The Challenge
Ever since BSR was founded, we have been working with business to address human rights impacts, from labor rights abuses in global supply chains to freedom of expression on the internet.
Though human rights is not a new challenge to business, one of the big obstacles has been a lack of consensus and clarity on the exact responsibilities of business and a dearth of resources to help companies meet those responsibilities.
After UN Special Representative John Ruggie’s Protect, Respect, Remedy Framework provided that consensus in 2008, BSR supported Ruggie’s UN mandate to help find answers to the next question: How companies can ensure that they do not infringe upon human rights?
Our Strategy
As Ruggie and his team set out to develop the UN Guiding Principles on Business and Human Rights, our support for their work was based on three objectives:
- Share BSR’s experience and perspective with the UN mandate to help shape the principles.

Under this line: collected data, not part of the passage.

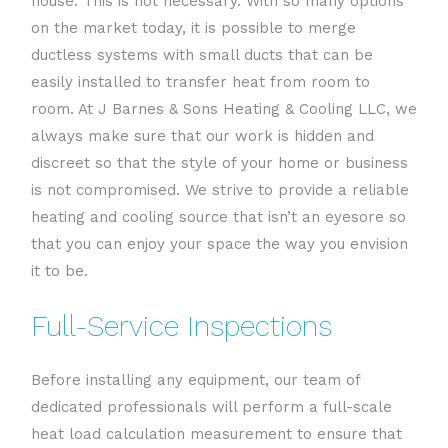
house. This is not necessary. With so many options
on the market today, it is possible to merge
ductless systems with small ducts that can be
easily installed to transfer heat from room to
room. At J Barnes & Sons Heating & Cooling LLC, we
always make sure that our work is hidden and
discreet so that the style of your home or business
is not compromised. We strive to provide a reliable
heating and cooling source that isn’t an eyesore so
that you can enjoy your space the way you envision
it to be.
Full-Service Inspections
Before installing any equipment, our team of
dedicated professionals will perform a full-scale
heat load calculation measurement to ensure that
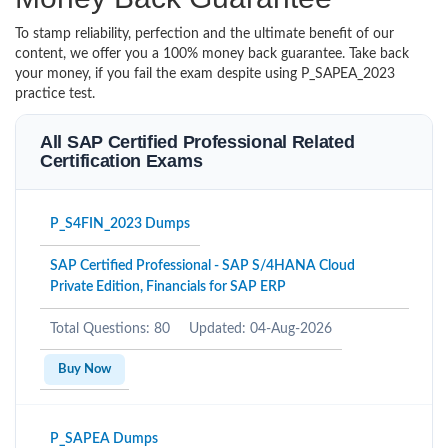
To stamp reliability, perfection and the ultimate benefit of our
content, we offer you a 100% money back guarantee. Take back
your money, if you fail the exam despite using P_SAPEA_2023
practice test.
All SAP Certified Professional Related
Certification Exams
P_S4FIN_2023 Dumps
SAP Certified Professional - SAP S/4HANA Cloud
Private Edition, Financials for SAP ERP
Total Questions: 80
Updated: 04-Aug-2026
Buy Now
P_SAPEA Dumps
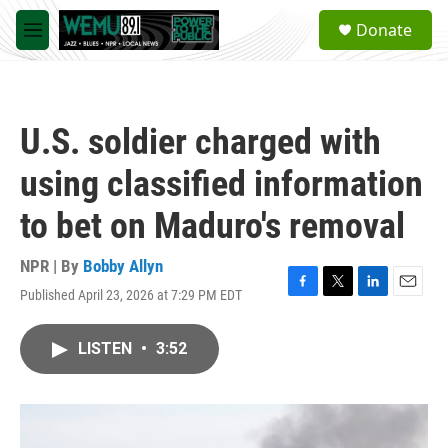
Skip to main content
S
Donate
e
M
a
e
r
n
c
u
h
U.S. soldier charged with
u
e
using classified information
r
y
to bet on Maduro's removal
NPR | By
Bobby Allyn
Published April 23, 2026 at 7:29 PM EDT
F
T
L
E
a
w
i
m
c
i
n
a
LISTEN
•
3:52
e
t
k
i
b
t
e
l
o
e
d
o
r
I
k
n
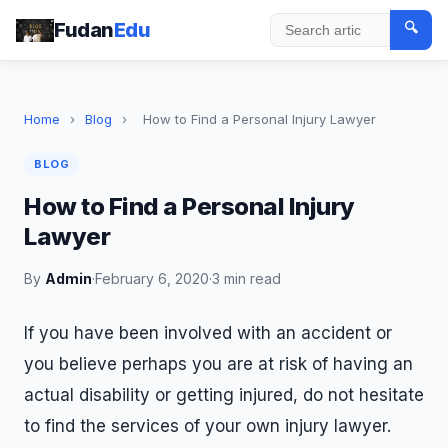
Fudan
Edu
🔍
Search
Home
›
Blog
›
How to Find a Personal Injury Lawyer
BLOG
How to Find a Personal Injury
Lawyer
By
Admin
·
February 6, 2020
·
3 min read
If you have been involved with an accident or
you believe perhaps you are at risk of having an
actual disability or getting injured, do not hesitate
to find the services of your own injury lawyer.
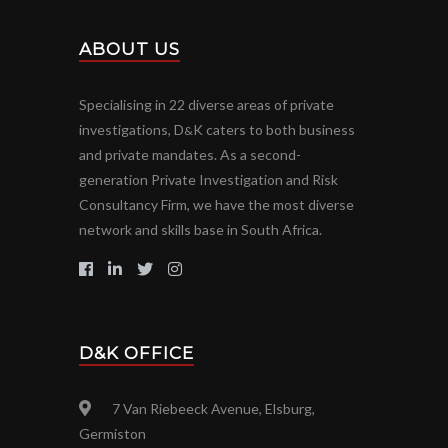
ABOUT US
Specialising in 22 diverse areas of private
investigations, D
K caters to both business
&
and private mandates. As a second-
generation Private Investigation and Risk
Consultancy Firm, we have the most diverse
network and skills base in South Africa.
D&K OFFICE
7 Van Riebeeck Avenue, Elsburg,
Germiston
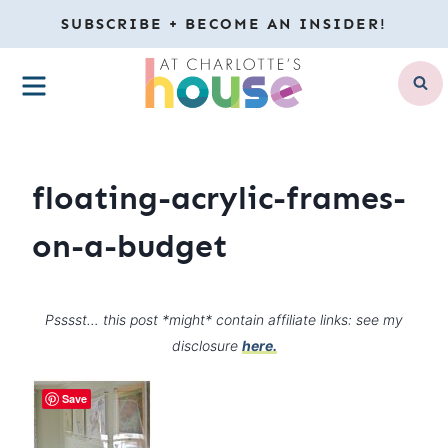
Skip
SUBSCRIBE + BECOME AN INSIDER!
to
MENU
content
floating-acrylic-frames-
on-a-budget
Psssst… this post *might* contain affiliate links: see my
disclosure
here.
Save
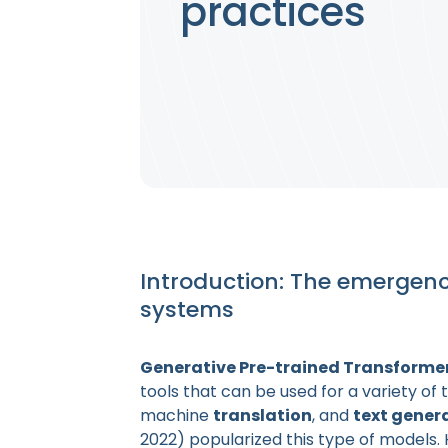
practices
Introduction: The emergen
systems
Generative Pre-trained Transforme
tools that can be used for a variety of 
machine
translation
, and
text gener
2022) popularized this type of models.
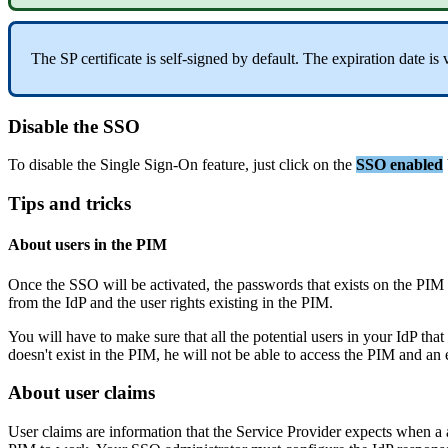
The
SP
certificate
is
self
-
signed
by
default
.
The
expiration
date
is
Disable
the
SSO
To
disable
the
Single
Sign
-
On
feature
,
just
click
on
the
SSO
enabled
Tips
and
tricks
About
users
in
the
PIM
Once
the
SSO
will
be
activated
,
the
passwords
that
exists
on
the
PIM
from
the
IdP
and
the
user
rights
existing
in
the
PIM
.
You
will
have
to
make
sure
that
all
the
potential
users
in
your
IdP
that
doesn
'
t
exist
in
the
PIM
,
he
will
not
be
able
to
access
the
PIM
and
an
About
user
claims
User
claims
are
information
that
the
Service
Provider
expects
when
a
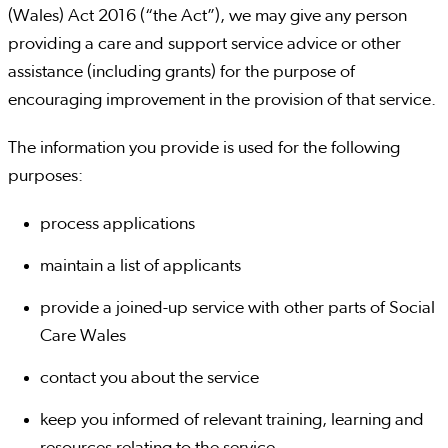
(Wales) Act 2016 (“the Act”), we may give any person
providing a care and support service advice or other
assistance (including grants) for the purpose of
encouraging improvement in the provision of that service.
The information you provide is used for the following
purposes:
process applications
maintain a list of applicants
provide a joined-up service with other parts of Social
Care Wales
contact you about the service
keep you informed of relevant training, learning and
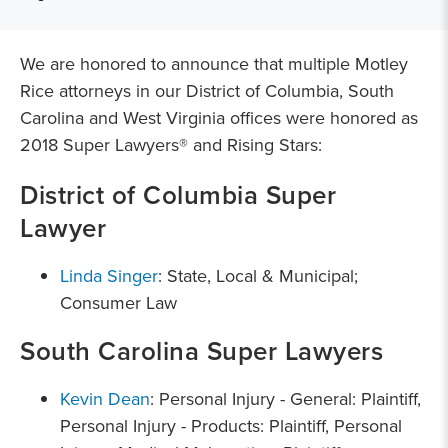
We are honored to announce that multiple Motley
Rice attorneys in our District of Columbia, South
Carolina and West Virginia offices were honored as
2018 Super Lawyers® and Rising Stars:
District of Columbia Super
Lawyer
Linda Singer
: State, Local & Municipal;
Consumer Law
South Carolina Super Lawyers
Kevin Dean
: Personal Injury - General: Plaintiff,
Personal Injury - Products: Plaintiff, Personal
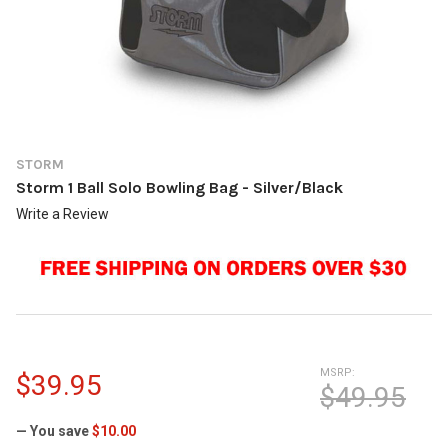
STORM
Storm 1 Ball Solo Bowling Bag - Silver/Black
Write a Review
MSRP:
$39.95
$49.95
— You save
$10.00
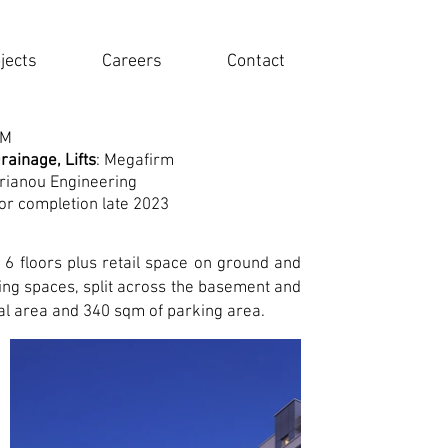
jects
Careers
Contact
TM
rainage, Lifts
: Megafirm
prianou Engineering
or completion late 2023
s 6 floors plus retail space on ground and
ing spaces, split across the basement and
al area and 340 sqm of parking area.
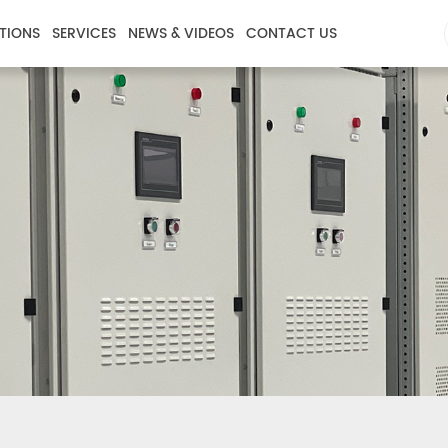
TIONS
SERVICES
NEWS & VIDEOS
CONTACT US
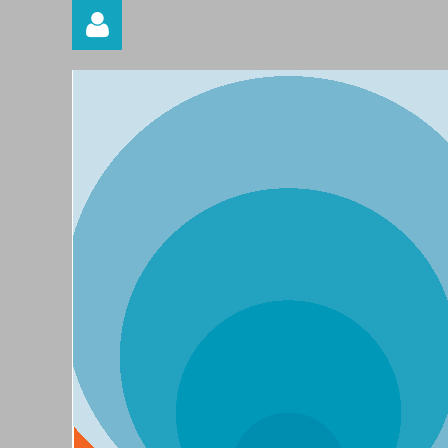
Log in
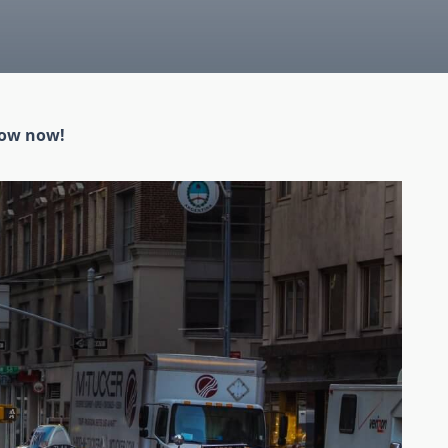
low now!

- Connect the UN mandate with BSR member companies to enable mutual learning.
- Help companies implement human rights strategies and management systems aligned with the principles.
BSR provided input to the UN mandate as a stakeholder at in-person and online consultations, and we hosted representatives from the UN mandate at in-person events in Tokyo and Hong Kong and at virtual events for our members in North America and EMEA. These events covered topics such as human rights strategy, due diligence, and grievance mechanisms.
We also hosted Ruggie and his team at the annual BSR Conferences to share their thinking and gather business leaders’ perspectives on what does and does not work when managing human rights impacts.
Most importantly, we held several cross-industry and sector-specific workshops for our members, and we worked one on one with companies such as Johnson & Johnson, Microsoft, Teck Resources, and Telefonica to develop human rights policies and management systems. After the Guiding Principles were published, we developed sector-specific assessment frameworks and strategic guidance, such as our 2011 report on applying the Guiding Principles in the information and communications technology (ICT) sector.
Our Impact
Since 2008, we have worked with companies in the ICT, extractives, energy, media, consumer products, automotive, and financial sectors on how to implement the Guiding Principles. In May of 2012, we launched the BSR Human Rights Working Group. In all of our work, we use the UN Guiding Principles as a baseline for companies, but we also go “beyond respect,” helping companies identify opportunities to use their core competencies to help advance human rights.
Lessons Learned
A key lesson we draw from this work is the importance of collaboration when addressing complex challenges. The UN mandate’s inclusive stakeholder engagement approach led to a global consensus in an area that as recently as 2005 saw almost complete disagreement between business and human rights groups.
We also learned that while the human rights risks faced by each industry are very different and require unique responses, many sectors share common management challenges. For example, a mining company obligated to use an abusive military force to protect its mine, and an ICT company required by local law to filter human rights content from online searches face the same challenge: how to effectively use their limited leverage over the government to change the negative behavior.